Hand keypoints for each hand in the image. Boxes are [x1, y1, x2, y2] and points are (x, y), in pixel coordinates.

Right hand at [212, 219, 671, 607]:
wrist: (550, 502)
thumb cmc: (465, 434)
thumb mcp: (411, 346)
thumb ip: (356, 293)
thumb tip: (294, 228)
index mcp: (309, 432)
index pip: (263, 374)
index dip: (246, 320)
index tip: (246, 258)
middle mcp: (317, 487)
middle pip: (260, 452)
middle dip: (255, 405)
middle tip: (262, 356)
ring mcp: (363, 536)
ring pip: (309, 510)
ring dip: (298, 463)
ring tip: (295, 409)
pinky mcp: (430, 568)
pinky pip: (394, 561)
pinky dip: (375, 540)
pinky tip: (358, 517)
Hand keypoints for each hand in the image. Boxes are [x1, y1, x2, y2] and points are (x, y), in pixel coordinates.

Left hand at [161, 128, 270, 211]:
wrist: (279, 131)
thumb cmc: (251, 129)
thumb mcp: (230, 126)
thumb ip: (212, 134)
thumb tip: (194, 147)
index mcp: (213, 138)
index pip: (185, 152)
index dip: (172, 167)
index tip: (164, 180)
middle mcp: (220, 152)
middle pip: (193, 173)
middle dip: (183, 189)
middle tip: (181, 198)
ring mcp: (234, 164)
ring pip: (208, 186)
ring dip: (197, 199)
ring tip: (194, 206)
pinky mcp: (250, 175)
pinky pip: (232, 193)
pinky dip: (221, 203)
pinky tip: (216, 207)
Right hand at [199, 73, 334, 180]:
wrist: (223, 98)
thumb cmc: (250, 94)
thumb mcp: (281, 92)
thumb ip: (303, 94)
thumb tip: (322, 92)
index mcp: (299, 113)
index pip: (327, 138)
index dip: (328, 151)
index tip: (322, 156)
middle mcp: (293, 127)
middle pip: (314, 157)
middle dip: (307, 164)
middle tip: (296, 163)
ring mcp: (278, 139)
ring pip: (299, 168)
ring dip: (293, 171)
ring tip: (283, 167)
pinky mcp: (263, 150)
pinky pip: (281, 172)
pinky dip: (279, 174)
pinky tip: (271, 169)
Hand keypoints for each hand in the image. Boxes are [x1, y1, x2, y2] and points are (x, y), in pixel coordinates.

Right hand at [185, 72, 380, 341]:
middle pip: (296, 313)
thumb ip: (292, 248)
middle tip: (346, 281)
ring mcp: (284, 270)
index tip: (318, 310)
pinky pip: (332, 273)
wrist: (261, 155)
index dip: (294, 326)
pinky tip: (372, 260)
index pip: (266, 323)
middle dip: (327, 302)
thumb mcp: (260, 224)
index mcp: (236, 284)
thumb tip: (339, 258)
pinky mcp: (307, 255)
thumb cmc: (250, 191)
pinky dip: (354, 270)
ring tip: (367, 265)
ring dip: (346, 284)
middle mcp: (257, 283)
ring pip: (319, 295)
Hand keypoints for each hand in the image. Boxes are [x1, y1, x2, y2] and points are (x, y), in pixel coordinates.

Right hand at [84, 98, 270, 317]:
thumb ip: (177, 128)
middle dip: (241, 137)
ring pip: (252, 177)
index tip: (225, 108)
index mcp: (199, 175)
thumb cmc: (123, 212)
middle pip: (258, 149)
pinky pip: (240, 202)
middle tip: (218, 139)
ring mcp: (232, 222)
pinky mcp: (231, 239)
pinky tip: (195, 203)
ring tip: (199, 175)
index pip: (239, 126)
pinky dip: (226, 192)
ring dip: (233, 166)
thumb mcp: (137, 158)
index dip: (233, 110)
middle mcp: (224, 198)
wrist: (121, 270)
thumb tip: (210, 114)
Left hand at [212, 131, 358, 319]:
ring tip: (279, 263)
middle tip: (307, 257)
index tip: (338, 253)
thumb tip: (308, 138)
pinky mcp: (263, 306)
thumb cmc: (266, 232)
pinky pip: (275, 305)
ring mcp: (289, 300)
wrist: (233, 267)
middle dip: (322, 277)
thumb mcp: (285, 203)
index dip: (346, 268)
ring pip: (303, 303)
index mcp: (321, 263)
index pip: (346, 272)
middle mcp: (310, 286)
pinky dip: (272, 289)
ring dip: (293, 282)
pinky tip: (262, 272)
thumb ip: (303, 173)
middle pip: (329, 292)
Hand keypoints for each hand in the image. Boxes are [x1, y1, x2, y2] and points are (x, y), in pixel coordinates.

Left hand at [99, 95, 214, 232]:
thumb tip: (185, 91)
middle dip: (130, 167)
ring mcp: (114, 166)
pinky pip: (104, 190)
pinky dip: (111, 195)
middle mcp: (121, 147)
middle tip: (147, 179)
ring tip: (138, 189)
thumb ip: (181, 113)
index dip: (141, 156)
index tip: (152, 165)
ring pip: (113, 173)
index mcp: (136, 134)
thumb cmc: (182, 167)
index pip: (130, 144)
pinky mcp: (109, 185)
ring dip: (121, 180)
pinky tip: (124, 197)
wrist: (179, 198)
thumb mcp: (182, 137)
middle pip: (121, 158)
□ □ □
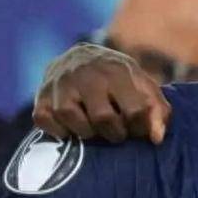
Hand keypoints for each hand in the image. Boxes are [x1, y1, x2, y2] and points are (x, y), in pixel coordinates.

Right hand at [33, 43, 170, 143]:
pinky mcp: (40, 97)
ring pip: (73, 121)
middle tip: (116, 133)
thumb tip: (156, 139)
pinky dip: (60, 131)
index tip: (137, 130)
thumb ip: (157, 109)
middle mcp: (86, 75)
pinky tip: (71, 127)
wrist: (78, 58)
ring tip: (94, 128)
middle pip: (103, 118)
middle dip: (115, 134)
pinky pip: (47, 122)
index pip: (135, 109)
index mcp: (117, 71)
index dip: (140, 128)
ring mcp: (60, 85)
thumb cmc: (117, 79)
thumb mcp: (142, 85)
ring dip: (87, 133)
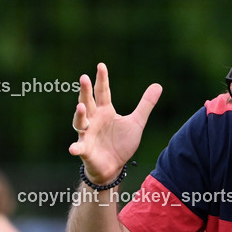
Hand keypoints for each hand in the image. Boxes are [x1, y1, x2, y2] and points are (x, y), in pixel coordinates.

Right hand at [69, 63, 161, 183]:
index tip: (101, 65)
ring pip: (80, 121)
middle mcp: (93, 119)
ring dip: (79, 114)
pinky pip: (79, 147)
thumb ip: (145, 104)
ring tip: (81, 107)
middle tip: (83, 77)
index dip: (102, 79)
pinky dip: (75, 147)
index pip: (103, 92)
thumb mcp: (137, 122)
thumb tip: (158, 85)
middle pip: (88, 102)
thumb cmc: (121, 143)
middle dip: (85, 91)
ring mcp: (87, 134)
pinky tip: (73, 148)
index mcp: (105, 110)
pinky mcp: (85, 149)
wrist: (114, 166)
□ □ □
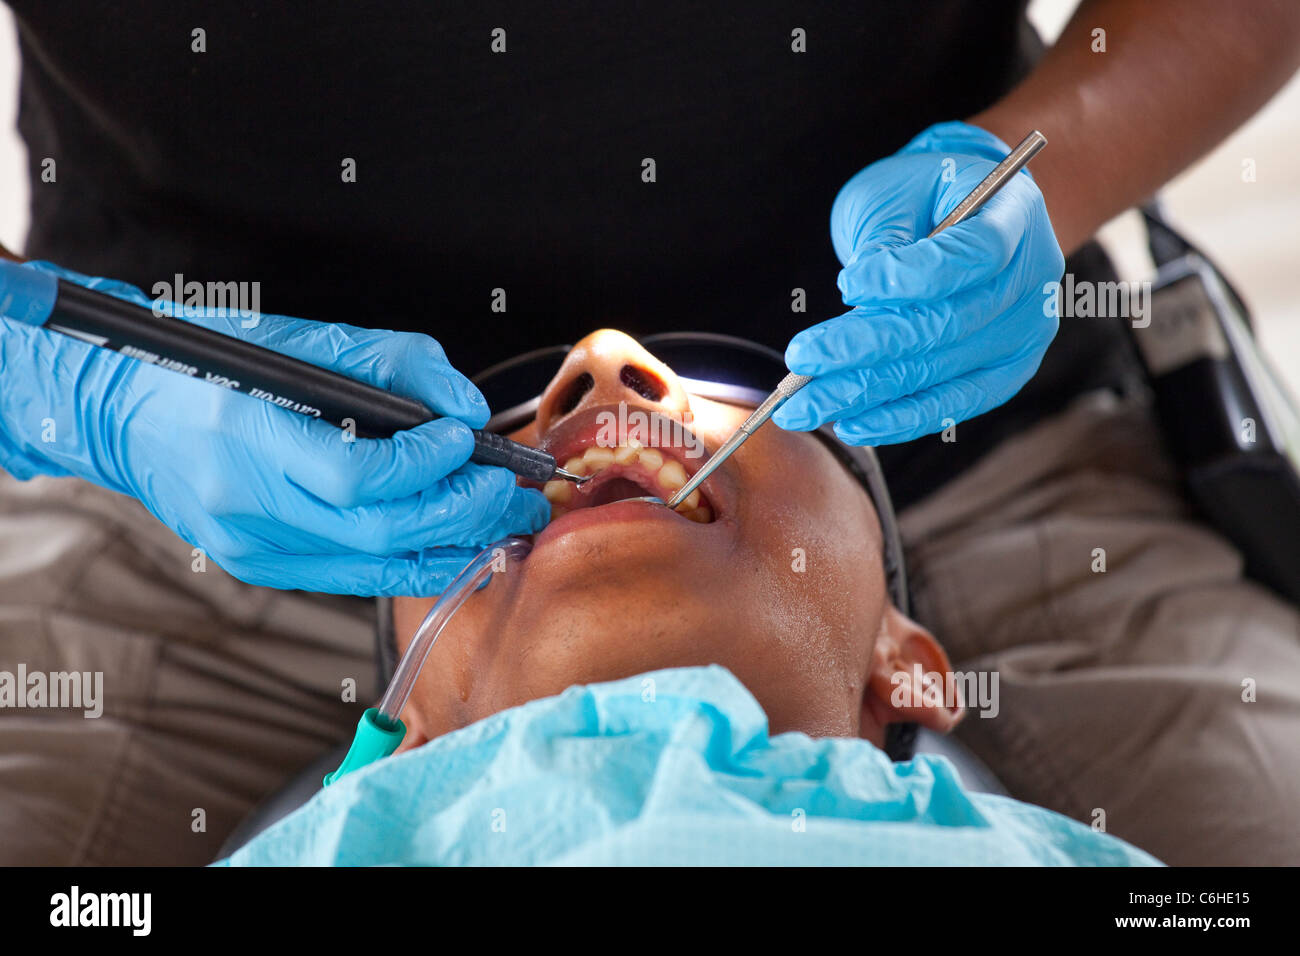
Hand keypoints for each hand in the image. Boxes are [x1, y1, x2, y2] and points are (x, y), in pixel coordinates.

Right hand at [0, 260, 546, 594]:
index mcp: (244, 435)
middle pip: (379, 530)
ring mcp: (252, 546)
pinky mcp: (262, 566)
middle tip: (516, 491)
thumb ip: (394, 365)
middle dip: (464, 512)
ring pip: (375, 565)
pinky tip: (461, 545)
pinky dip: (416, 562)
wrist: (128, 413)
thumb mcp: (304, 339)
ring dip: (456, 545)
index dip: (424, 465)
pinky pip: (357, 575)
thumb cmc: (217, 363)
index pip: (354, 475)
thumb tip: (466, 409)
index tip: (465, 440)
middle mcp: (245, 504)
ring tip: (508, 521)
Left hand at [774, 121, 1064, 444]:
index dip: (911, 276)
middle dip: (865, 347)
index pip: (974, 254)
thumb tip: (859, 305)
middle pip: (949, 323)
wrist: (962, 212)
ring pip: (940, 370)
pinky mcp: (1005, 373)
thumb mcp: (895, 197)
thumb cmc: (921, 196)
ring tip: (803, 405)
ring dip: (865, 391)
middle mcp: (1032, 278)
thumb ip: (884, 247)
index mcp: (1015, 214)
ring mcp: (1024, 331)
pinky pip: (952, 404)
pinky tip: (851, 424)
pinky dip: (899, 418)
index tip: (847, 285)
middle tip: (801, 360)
□ □ □
## EXERCISE
Each line in the entries above, starting at the line with "pinky tip: (358, 517)" and ending at the line with "ring tip: (279, 263)", is to be printed exactly, and only those lines.

## FINAL ANSWER
pinky tip: (358, 517)
Hand keypoints for each hand in the image. Boxes are [x1, y1, x2, y2] and points are (x, y), in pixel coordinates.

Left hand at [161, 128, 270, 211]:
wrist: (279, 131)
thumb cmc: (251, 129)
thumb mcp: (230, 126)
thumb ip: (212, 134)
thumb tip: (194, 147)
index mcp: (213, 138)
index pip: (185, 152)
index dip: (172, 167)
index tip: (164, 180)
middle mcp: (220, 152)
middle pip: (193, 173)
middle dip: (183, 189)
middle tip: (181, 198)
ring mcp: (234, 164)
ring pip: (208, 186)
ring dip: (197, 199)
ring tip: (194, 206)
pinky mcp: (250, 175)
pinky pip: (232, 193)
pinky dip: (221, 203)
pinky tip: (216, 207)
Right hand at [199, 73, 334, 180]:
wrist: (223, 98)
thumb cmc: (250, 94)
thumb mcp: (281, 92)
thumb ip: (303, 94)
thumb tip: (322, 92)
index mcp: (299, 113)
index pip: (327, 138)
index dip: (328, 151)
index tip: (322, 156)
middle mcp: (293, 127)
middle pip: (314, 157)
middle dip: (307, 164)
middle tip: (296, 163)
ring mcp: (278, 139)
ring pip: (299, 168)
ring dip: (293, 171)
ring tip: (283, 167)
pinky mcp: (263, 150)
pinky pip: (281, 172)
pinky dip: (279, 174)
pinky tip: (271, 169)
Hand keypoints for each hand in the image. Boxes are [x1, y1, x2, y2] and points are (x, y), in pixel coordinates.

Right hand at [185, 72, 380, 341]:
middle pip: (296, 313)
thumb ip: (292, 248)
middle tip: (346, 281)
ring mcp: (284, 270)
index tip: (318, 310)
pinky pip: (332, 273)
wrist: (261, 155)
index dip: (294, 326)
pinky tip: (372, 260)
index pip: (266, 323)
middle dip: (327, 302)
thumb mcp: (260, 224)
index mcp: (236, 284)
thumb tip: (339, 258)
pinky mcp: (307, 255)
thumb cmc: (250, 191)
pinky dip: (354, 270)
ring tip: (367, 265)
ring dip: (346, 284)
middle mcp: (257, 283)
ring pip: (319, 295)
Hand keypoints for each hand in the image. Boxes are [x1, y1, x2, y2] and points are (x, y), in pixel coordinates.

Right hand at [84, 98, 270, 317]:
thumb ip: (177, 128)
middle dip: (241, 137)
ring pip: (252, 177)
index tip: (225, 108)
index mcp: (199, 175)
thumb cmc: (123, 212)
middle pip: (258, 149)
pinky pip: (240, 202)
middle tip: (218, 139)
ring mcp: (232, 222)
pinky mcp: (231, 239)
pinky tip: (195, 203)
ring tip: (199, 175)
index pip: (239, 126)
pinky dip: (226, 192)
ring dip: (233, 166)
thumb mcp: (137, 158)
index dip: (233, 110)
middle mcp: (224, 198)
wrist: (121, 270)
thumb tip: (210, 114)
Left hand at [212, 131, 358, 319]:
ring tip: (279, 263)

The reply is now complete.